Your broker machine is ready; let’s move towards the worker machines setup.

2. Workers:

Install the Celery package on the worker machines as well.
Now, we need to implement connectivity between the workers and the broker.
Here, I am following the below project structure for the worker machine.
distributor [name of project directory]
               |—– celery.py
               |—– tasks.py

You can add the below celery.py in the project directory (distributor) for the connectivity.

from __future__ import absolute_import, unicode_literals
from celery import Celery
app = Celery('distributor',
             broker='amqp://<user>:<password>@<ip>/<vhost>'),
             backend='amqp://',
             include=['distributor.tasks'])
app.conf.update(result_expires=3600,)
if __name__ == '__main__':
    app.start()

Here,
user - user name of broker machine that we have created
password - password of broker user
ip - IP of broker machine
vhost - virtual host of broker machine
distributor.tasks - distributor is the name of our project directory and tasks is the name of the Python file where we are going to add our tasks.

In tasks.py, we have the following simple Celery task.
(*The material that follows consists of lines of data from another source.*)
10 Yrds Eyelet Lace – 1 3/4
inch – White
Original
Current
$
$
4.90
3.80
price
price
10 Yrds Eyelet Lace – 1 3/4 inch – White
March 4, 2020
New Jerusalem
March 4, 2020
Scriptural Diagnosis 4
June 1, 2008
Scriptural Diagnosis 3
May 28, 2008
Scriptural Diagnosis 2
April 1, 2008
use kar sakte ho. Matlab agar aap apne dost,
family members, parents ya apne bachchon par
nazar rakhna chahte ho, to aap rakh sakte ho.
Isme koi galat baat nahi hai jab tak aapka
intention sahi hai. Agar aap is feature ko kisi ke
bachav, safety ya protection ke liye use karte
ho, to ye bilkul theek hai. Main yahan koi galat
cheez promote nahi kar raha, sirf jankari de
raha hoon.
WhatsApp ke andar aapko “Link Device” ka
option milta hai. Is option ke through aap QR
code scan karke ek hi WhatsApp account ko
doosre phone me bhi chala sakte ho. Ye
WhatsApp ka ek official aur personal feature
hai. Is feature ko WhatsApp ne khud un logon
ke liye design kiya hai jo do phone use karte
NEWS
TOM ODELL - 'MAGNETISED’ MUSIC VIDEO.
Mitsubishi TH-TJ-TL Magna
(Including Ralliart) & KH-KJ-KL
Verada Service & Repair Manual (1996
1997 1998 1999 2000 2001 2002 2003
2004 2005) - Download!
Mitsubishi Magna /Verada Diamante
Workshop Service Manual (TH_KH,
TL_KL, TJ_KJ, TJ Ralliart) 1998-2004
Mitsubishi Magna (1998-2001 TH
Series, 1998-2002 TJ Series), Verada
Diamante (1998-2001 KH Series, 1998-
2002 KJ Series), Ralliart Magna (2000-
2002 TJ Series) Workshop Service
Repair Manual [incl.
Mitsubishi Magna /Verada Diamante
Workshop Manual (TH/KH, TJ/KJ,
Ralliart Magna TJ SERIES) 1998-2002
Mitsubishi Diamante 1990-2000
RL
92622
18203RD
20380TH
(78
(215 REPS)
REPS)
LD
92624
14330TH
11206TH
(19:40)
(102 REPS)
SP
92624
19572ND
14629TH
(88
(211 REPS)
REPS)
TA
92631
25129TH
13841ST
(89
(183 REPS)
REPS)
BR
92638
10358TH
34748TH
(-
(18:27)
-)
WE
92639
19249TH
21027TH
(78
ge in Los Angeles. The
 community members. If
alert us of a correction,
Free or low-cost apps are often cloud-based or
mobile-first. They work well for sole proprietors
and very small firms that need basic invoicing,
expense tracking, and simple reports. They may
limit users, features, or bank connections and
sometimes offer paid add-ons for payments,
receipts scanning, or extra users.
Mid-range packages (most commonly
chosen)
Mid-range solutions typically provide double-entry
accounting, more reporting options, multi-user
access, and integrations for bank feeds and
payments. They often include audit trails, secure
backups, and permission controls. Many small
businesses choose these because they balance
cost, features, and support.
from __future__ import absolute_import, unicode_literals
from .celery import app
from celery.utils.log import get_task_logger
from celery.backends.amqp import AMQPBackend
import time

log = get_task_logger(__name__)
@app.task(backend=AMQPBackend(app, url='amqp://'))
def add(x,y):
 log.info('Calling task add(%d, %d)'%(x,y))
 print('I am in task add')
 z = sum(x,y)
 return z
def sum(x, y):
 time.sleep(10)
 return(x+y)

You can add any Python function as a Celery task which you want to execute on multiple worker machines at the same time.

We have created the worker configuration and worker tasks; now it is time to start the worker.
To start the worker, we need to execute the following command from the project directory.

celery -A distributor worker -l info

Here,
celery - command
distributor - project directory
-l info - for logging option

After execution of this command, the worker will connect with the broker and always be ready for task execution.
You can set up multiple workers on the same machine with the following command.

worker1(cmd) : celery -A distributor worker -l info -n worker1%n
worker2(cmd) : celery -A distributor worker -l info -n worker2%n

If your tasks are difficult or take a lot of time, then it is better to have a single worker per machine.

Now we have broker and worker connectivity.
You can add any number of workers (depending on your tasks) to the broker with the same procedure and same configuration explained above.

3. Client:

We have a ready-to-use distributed architecture with broker and workers.
You can run the client on any machine to send tasks to the distributed system (broker and workers).
For demo purposes, I have the below client.
Add this script as client.py in the project directory (distributor) and run it.

from distributor.tasks import add
import time
task_ids = []
for i in range(20):
 print('Running : %d'%i)
 id = add.delay(5, i)
 task_ids.append(id)
for i in range(len(task_ids)):
 while not (task_ids[i].state == 'SUCCESS'):
  continue
 print(str(i) + ' : ' + str(task_ids[i].get()))

That’s it.
If you are having a big task which is running on single machine and takes too much time then you can make it distributed and reduce lot of time.

Monitoring:

For real-time monitoring of distributed architecture, tasks distributions, active running workers, active broker, you can install flower python package.
Flower is a web based tool for monitoring celery clusters, you can install it using simple following command.

pip install flower

After installation, you can run the server using following command.

flower -A proj --port=5555

Now, you can visit this URL http://localhost:5555 for monitoring celery clusters.

Fig2 : Celery Flower